Eventually however I decided that another issue I was seeing with the product might be related to this, and I set out to hunt the problem down.  A quick search on the net gave me the answer quite quickly - lots of people have had this problem - some random configuration file I knew nothing about had become corrupted.  Or to be more precise, most people had been seeing their file get truncated, which indeed was the case for me.

At this point things were seeming quite familiar, because I have seen this truncated text file issue all too often when using and working on software products.  While I don't have a name for it, it's one of my favourite anti-patterns.

It's pretty simple really:
  • open text file for writing (deleting the old version if it exists)
  • write text file
  • close text file
It's so simple, it's done frequently by programmers.  In fact, I'd go so far as to say that of all the times that programs rewrite configuration files, most of the time it's done like this.

As a programmer you shouldn't have to be the brightest bulb on the ceiling to figure out what happens if your program crashes or otherwise dies in the middle of saving this text file.  The result is a file which is either not there, or truncated - possibly with no way to get the data back.

There are many reasons that this occurs:
  • power loss
  • the user having to forcefully kill the program because it doesn't scale well to the amount of data that the user has and startup is taking forever
  • bugs in your program or the underlying platform
And this isn't some in-theory-only kind of thing - I've lost real data multiple times on multiple products due to this.

What are the solutions?  One solution is to use a database.  They're reusable data storage solutions that have been tested for reliability.  They're a binary format, usually with fixed width records, so you don't need to erase the entire file in order to update one thing, and they'll scale much better to large amounts of data as a result.

In the end when I was designing the storage system for Internote3, I did stick to XML.  I did however make sure I avoided this anti-pattern.

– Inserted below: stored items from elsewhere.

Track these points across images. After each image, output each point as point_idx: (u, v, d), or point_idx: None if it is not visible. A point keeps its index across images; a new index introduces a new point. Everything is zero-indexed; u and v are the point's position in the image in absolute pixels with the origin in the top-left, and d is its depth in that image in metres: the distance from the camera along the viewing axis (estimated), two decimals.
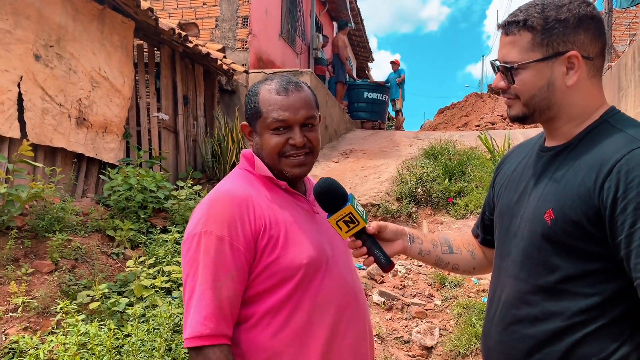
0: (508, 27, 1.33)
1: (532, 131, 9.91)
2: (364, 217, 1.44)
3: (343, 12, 13.81)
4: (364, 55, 19.71)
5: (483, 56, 68.87)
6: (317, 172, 8.04)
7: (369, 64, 21.13)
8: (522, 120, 1.39)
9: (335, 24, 14.45)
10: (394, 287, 4.76)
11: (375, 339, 3.82)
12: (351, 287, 1.50)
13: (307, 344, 1.37)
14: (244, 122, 1.51)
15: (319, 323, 1.38)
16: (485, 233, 1.65)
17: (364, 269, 4.71)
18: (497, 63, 1.37)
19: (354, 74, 18.81)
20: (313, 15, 12.25)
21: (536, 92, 1.31)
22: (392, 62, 13.36)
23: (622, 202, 1.14)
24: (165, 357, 2.68)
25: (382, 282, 4.85)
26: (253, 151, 1.51)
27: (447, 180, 7.02)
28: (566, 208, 1.23)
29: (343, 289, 1.47)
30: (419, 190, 6.83)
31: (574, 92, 1.30)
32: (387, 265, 1.46)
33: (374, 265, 1.57)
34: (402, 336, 3.94)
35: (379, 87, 12.65)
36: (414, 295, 4.64)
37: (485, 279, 4.58)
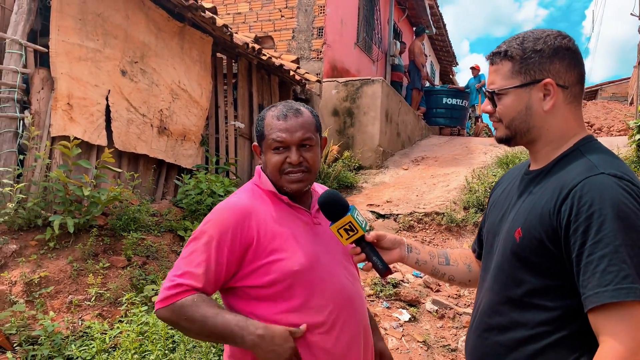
0: (493, 57, 1.47)
1: (615, 139, 9.40)
2: (364, 226, 1.59)
3: (423, 18, 13.76)
4: (447, 59, 19.44)
5: None
6: (386, 180, 8.14)
7: (454, 68, 20.80)
8: (506, 141, 1.50)
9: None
10: (448, 296, 4.79)
11: (422, 345, 3.90)
12: (346, 291, 1.65)
13: (300, 344, 1.54)
14: (255, 143, 1.72)
15: (311, 324, 1.55)
16: (480, 248, 1.74)
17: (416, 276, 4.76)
18: (484, 89, 1.50)
19: (437, 78, 18.61)
20: (391, 22, 12.33)
21: (516, 115, 1.42)
22: (472, 68, 13.14)
23: (574, 225, 1.22)
24: (212, 347, 2.95)
25: (438, 290, 4.89)
26: (261, 168, 1.71)
27: None
28: (531, 227, 1.33)
29: (337, 293, 1.62)
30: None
31: (551, 116, 1.40)
32: (383, 270, 1.60)
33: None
34: (450, 344, 3.98)
35: (459, 92, 12.47)
36: (469, 305, 4.64)
37: None
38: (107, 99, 5.11)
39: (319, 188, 1.82)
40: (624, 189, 1.22)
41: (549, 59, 1.37)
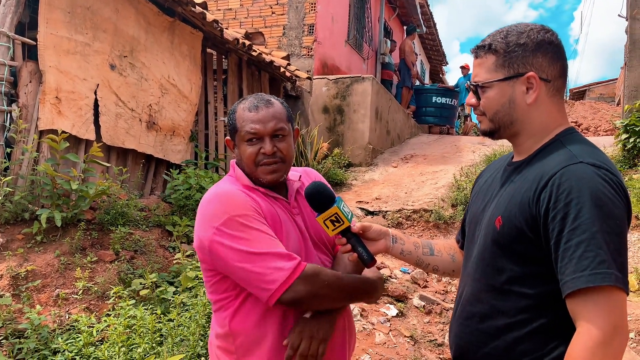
0: (477, 51, 1.49)
1: (604, 140, 9.51)
2: (349, 217, 1.60)
3: (413, 17, 13.80)
4: (437, 58, 19.54)
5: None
6: (376, 177, 8.17)
7: (444, 67, 20.90)
8: (490, 134, 1.53)
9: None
10: (436, 292, 4.82)
11: (409, 339, 3.93)
12: None
13: (283, 332, 1.55)
14: (227, 137, 1.71)
15: (295, 314, 1.56)
16: (464, 238, 1.76)
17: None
18: (469, 83, 1.53)
19: (427, 77, 18.69)
20: (381, 20, 12.36)
21: (499, 108, 1.45)
22: (461, 67, 13.21)
23: (553, 212, 1.25)
24: (200, 341, 2.95)
25: (425, 286, 4.92)
26: (236, 162, 1.71)
27: None
28: (512, 215, 1.36)
29: None
30: None
31: (534, 110, 1.42)
32: (369, 261, 1.61)
33: (419, 270, 1.74)
34: (437, 339, 4.01)
35: (448, 91, 12.54)
36: None
37: None
38: (95, 93, 5.09)
39: (294, 175, 1.77)
40: (602, 177, 1.25)
41: (532, 52, 1.40)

An alternative is something like this:
  • move the old file (if it exists) to a backup location
  • follow the normal process
Then when loading:
  • load the main file
  • if the main file isn't there or doesn't parse, load the backup file instead (possibly with an error message)
Am I convinced this is perfect?  Not at all.  In particular, I worry about races when this is placed on network file systems, and similar sorts of things.

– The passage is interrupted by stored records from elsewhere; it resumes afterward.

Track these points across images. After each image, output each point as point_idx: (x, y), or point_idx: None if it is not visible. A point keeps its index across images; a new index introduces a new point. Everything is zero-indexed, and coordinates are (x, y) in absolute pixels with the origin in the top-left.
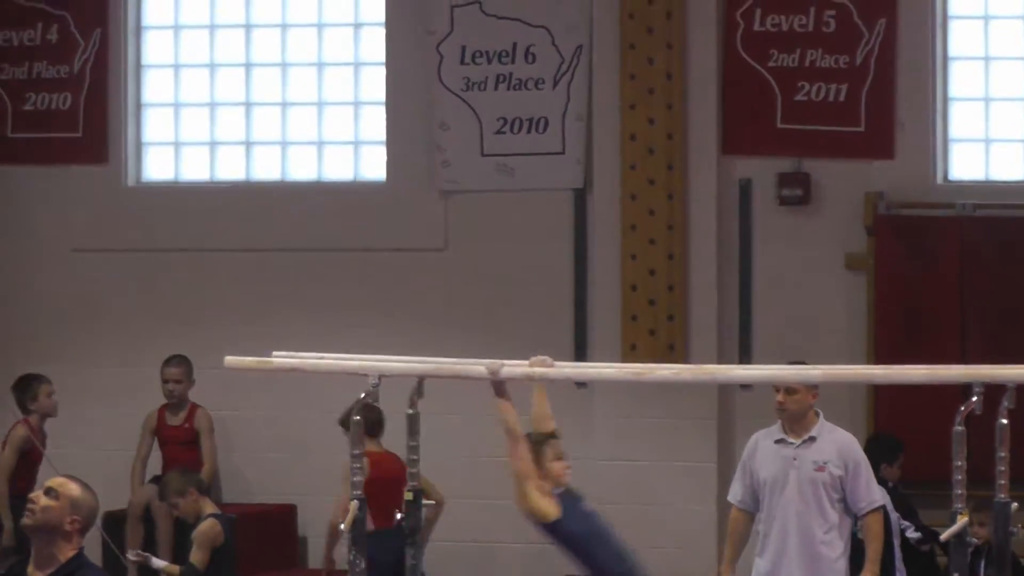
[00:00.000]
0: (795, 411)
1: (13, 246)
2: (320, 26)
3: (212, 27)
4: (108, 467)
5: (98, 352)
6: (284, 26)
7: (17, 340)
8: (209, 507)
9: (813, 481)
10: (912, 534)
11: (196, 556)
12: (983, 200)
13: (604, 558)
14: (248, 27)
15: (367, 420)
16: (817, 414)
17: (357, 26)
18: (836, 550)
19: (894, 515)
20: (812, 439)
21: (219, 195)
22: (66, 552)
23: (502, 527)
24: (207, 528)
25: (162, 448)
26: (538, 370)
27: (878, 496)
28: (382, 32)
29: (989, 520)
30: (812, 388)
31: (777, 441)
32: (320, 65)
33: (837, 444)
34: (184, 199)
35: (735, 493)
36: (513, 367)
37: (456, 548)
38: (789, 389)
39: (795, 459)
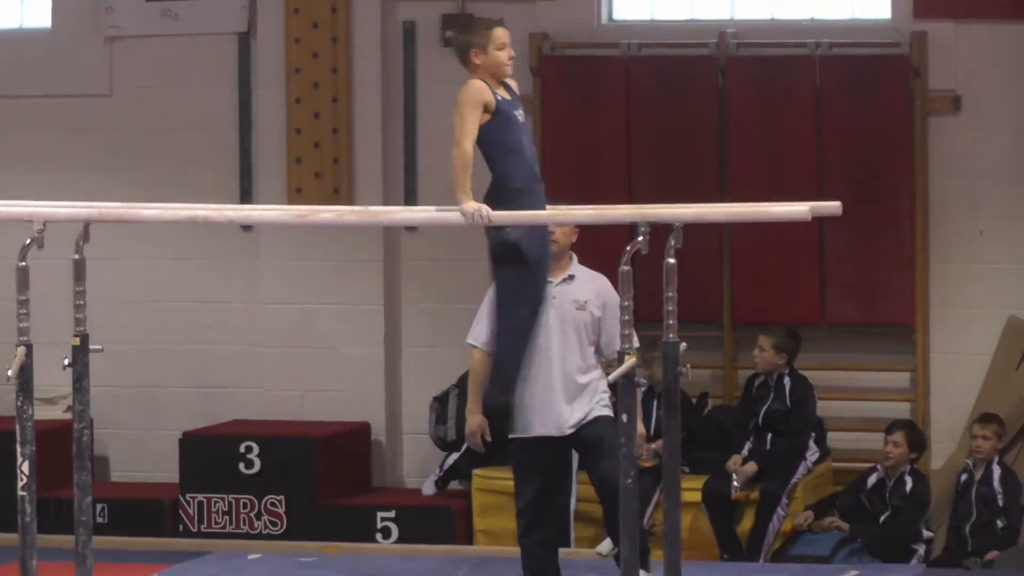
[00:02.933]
0: (564, 245)
1: None
2: None
3: None
4: None
5: None
6: None
7: None
8: None
9: (575, 320)
10: None
11: None
12: (648, 39)
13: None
14: None
15: None
16: (571, 256)
17: None
18: (592, 388)
19: None
20: (571, 277)
21: None
22: None
23: (169, 371)
24: None
25: None
26: (201, 213)
27: (634, 340)
28: None
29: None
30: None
31: None
32: None
33: (595, 284)
34: None
35: (478, 335)
36: (176, 210)
37: (122, 393)
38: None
39: (555, 298)
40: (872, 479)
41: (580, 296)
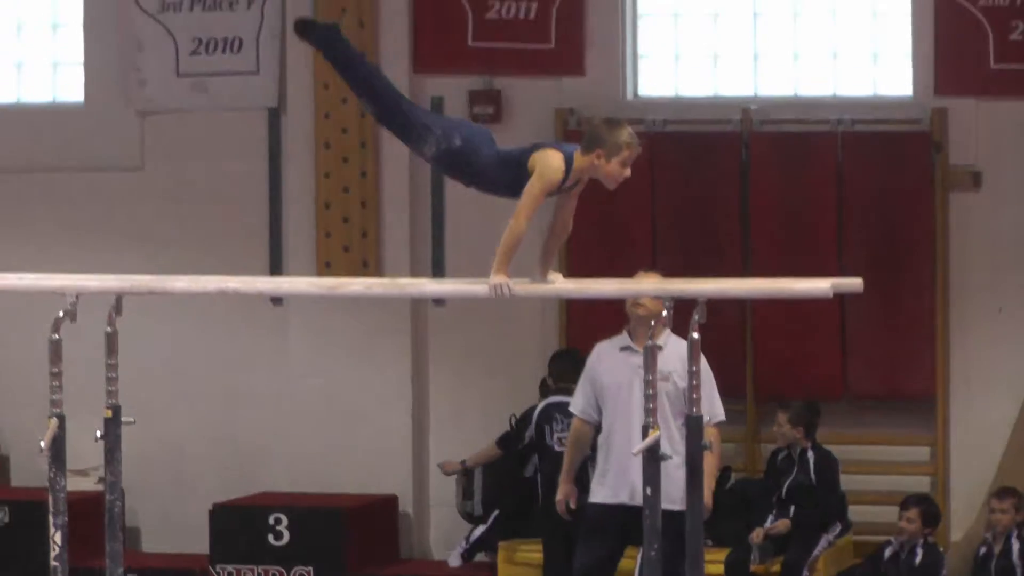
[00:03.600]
0: (653, 311)
1: None
2: None
3: None
4: None
5: None
6: None
7: None
8: None
9: (659, 390)
10: None
11: None
12: (672, 116)
13: None
14: None
15: None
16: (665, 325)
17: None
18: (676, 460)
19: None
20: (659, 348)
21: None
22: None
23: (199, 443)
24: None
25: None
26: (231, 285)
27: (719, 410)
28: None
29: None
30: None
31: (623, 349)
32: None
33: (681, 354)
34: None
35: (577, 404)
36: (207, 282)
37: (153, 463)
38: None
39: (640, 367)
40: (888, 551)
41: (665, 366)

But I was thankful that Internote3 operated in this manner, when a bug in Firefox was causing occasional failures in my saving code, and the system I had written automatically recovered as it was designed, before I had had a chance to work around the problem.

As a programmer, you should never use this anti-pattern when you're loading and resaving a configuration file.  It's unfortunate that File I/O APIs don't usually have an easy way to do the safe process, which is probably the main reason why people get this wrong so often.

Losing my users' data is something that keeps me awake at night, and it should be the same for any developer.  Please, stop playing Russian Roulette with your users' data.